— Try it —
Every record below is to be retyped exactly, with any pictures left out.

Collected data

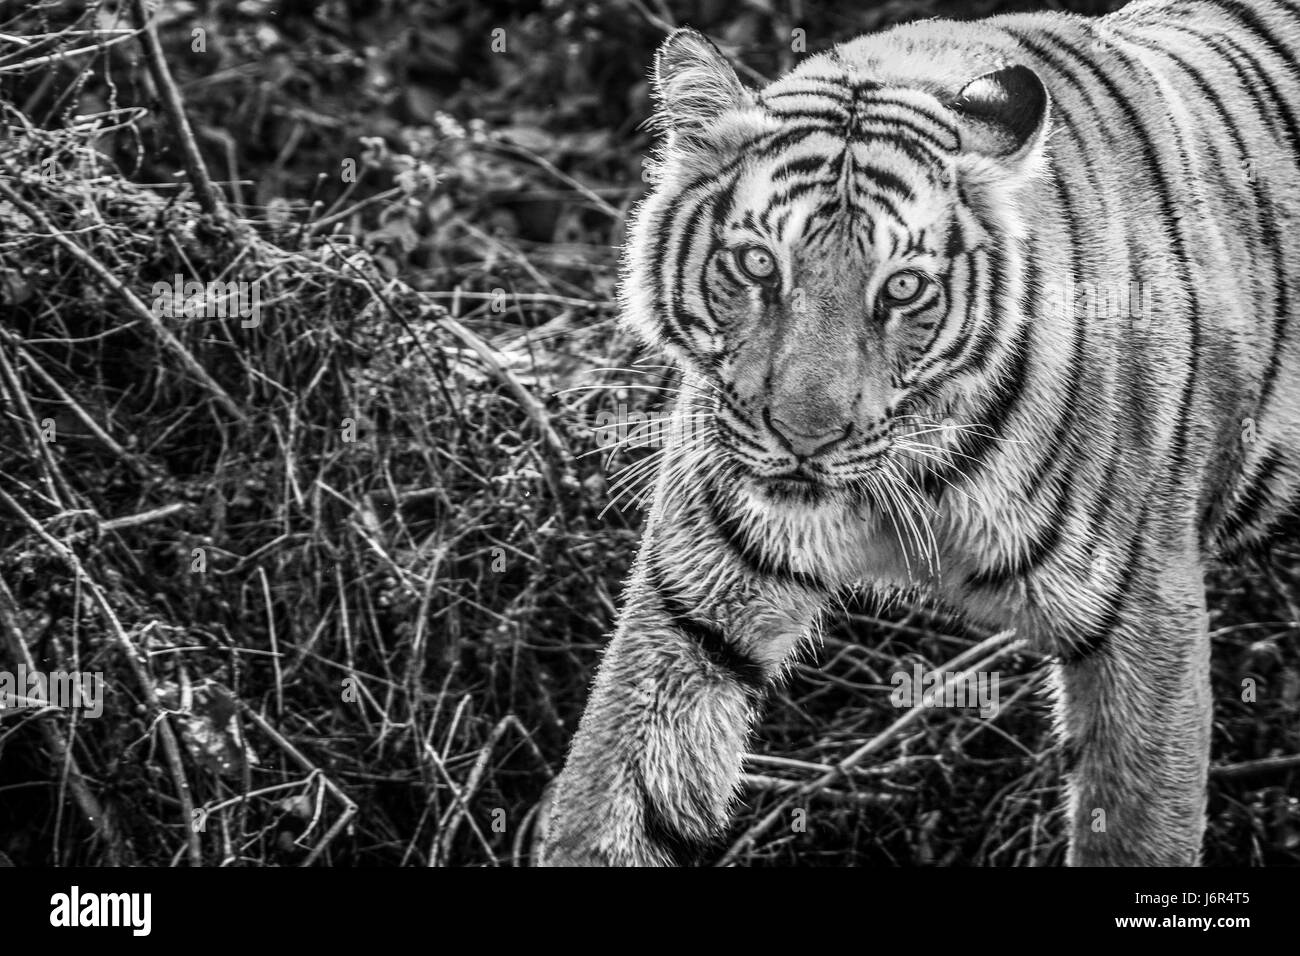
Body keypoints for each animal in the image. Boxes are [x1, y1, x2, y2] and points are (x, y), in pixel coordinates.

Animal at [535, 0, 1300, 868]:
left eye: (902, 288)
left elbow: (1138, 829)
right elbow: (614, 795)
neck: (915, 478)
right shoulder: (691, 616)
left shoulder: (1147, 621)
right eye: (759, 265)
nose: (804, 437)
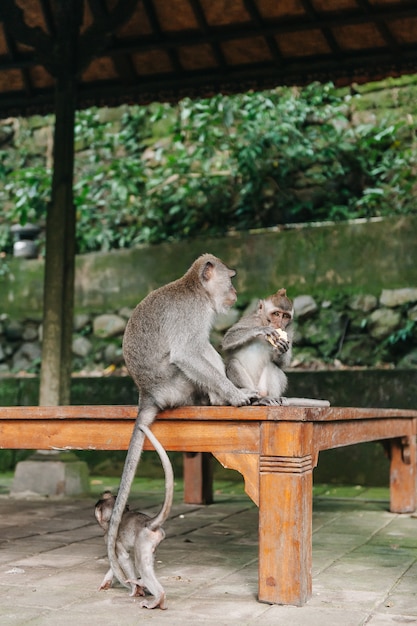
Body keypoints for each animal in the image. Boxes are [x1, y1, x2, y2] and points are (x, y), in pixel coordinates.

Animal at [107, 252, 256, 596]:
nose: (236, 293)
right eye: (231, 278)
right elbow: (187, 353)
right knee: (197, 353)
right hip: (176, 386)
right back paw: (217, 399)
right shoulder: (193, 314)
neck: (195, 290)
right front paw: (235, 395)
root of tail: (148, 394)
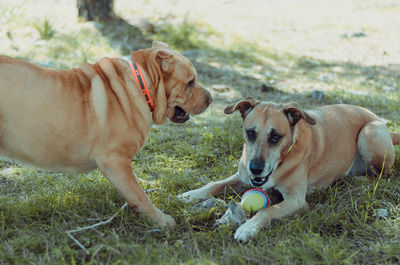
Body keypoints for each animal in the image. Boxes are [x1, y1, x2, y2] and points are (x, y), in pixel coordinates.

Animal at [0, 41, 212, 227]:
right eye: (190, 83)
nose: (211, 98)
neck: (141, 84)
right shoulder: (115, 161)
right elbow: (139, 195)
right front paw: (161, 219)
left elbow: (136, 185)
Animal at [181, 97, 400, 241]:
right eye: (250, 133)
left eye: (275, 137)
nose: (256, 169)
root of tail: (380, 121)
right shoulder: (241, 176)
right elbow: (215, 184)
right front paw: (191, 194)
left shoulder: (296, 200)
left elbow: (267, 210)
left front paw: (248, 228)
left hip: (369, 133)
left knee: (383, 174)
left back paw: (355, 179)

— Written answer —
Body keypoints for each animal in the image. Boxes are [x1, y1, x2, y2] and points are (x, y), in pixel coordinates.

Animal at [535, 0, 1300, 868]:
left eye: (902, 288)
left elbow: (1138, 829)
right elbow: (614, 795)
neck: (915, 478)
right shoulder: (691, 616)
left shoulder: (1147, 621)
right eye: (759, 265)
nose: (804, 437)
Body keypoints for each animal in the image. Boxes are [x1, y1, x2, y2] and points are (x, y), in pixel coordinates.

Animal at [107, 252, 256, 596]:
nose: (236, 293)
right eye: (231, 278)
right elbow: (187, 353)
right knee: (197, 353)
right hip: (176, 386)
right back paw: (217, 399)
right shoulder: (193, 314)
neck: (195, 290)
right front paw: (235, 395)
root of tail: (148, 394)
Body keypoints for each animal in the image. Boxes are [x1, y1, x2, y2] and points are (x, y), in pixel coordinates.

Animal at [0, 41, 212, 227]:
right eye: (190, 83)
nose: (211, 98)
neck: (141, 84)
right shoulder: (115, 161)
right elbow: (139, 195)
right front paw: (161, 219)
left elbow: (136, 185)
Animal at [181, 97, 400, 241]:
right eye: (250, 133)
left eye: (275, 137)
nose: (256, 169)
root of tail: (380, 121)
right shoulder: (241, 176)
right elbow: (215, 184)
right front paw: (191, 194)
left shoulder: (296, 200)
left elbow: (267, 210)
left front paw: (248, 228)
left hip: (369, 133)
left knee: (383, 174)
left back paw: (355, 179)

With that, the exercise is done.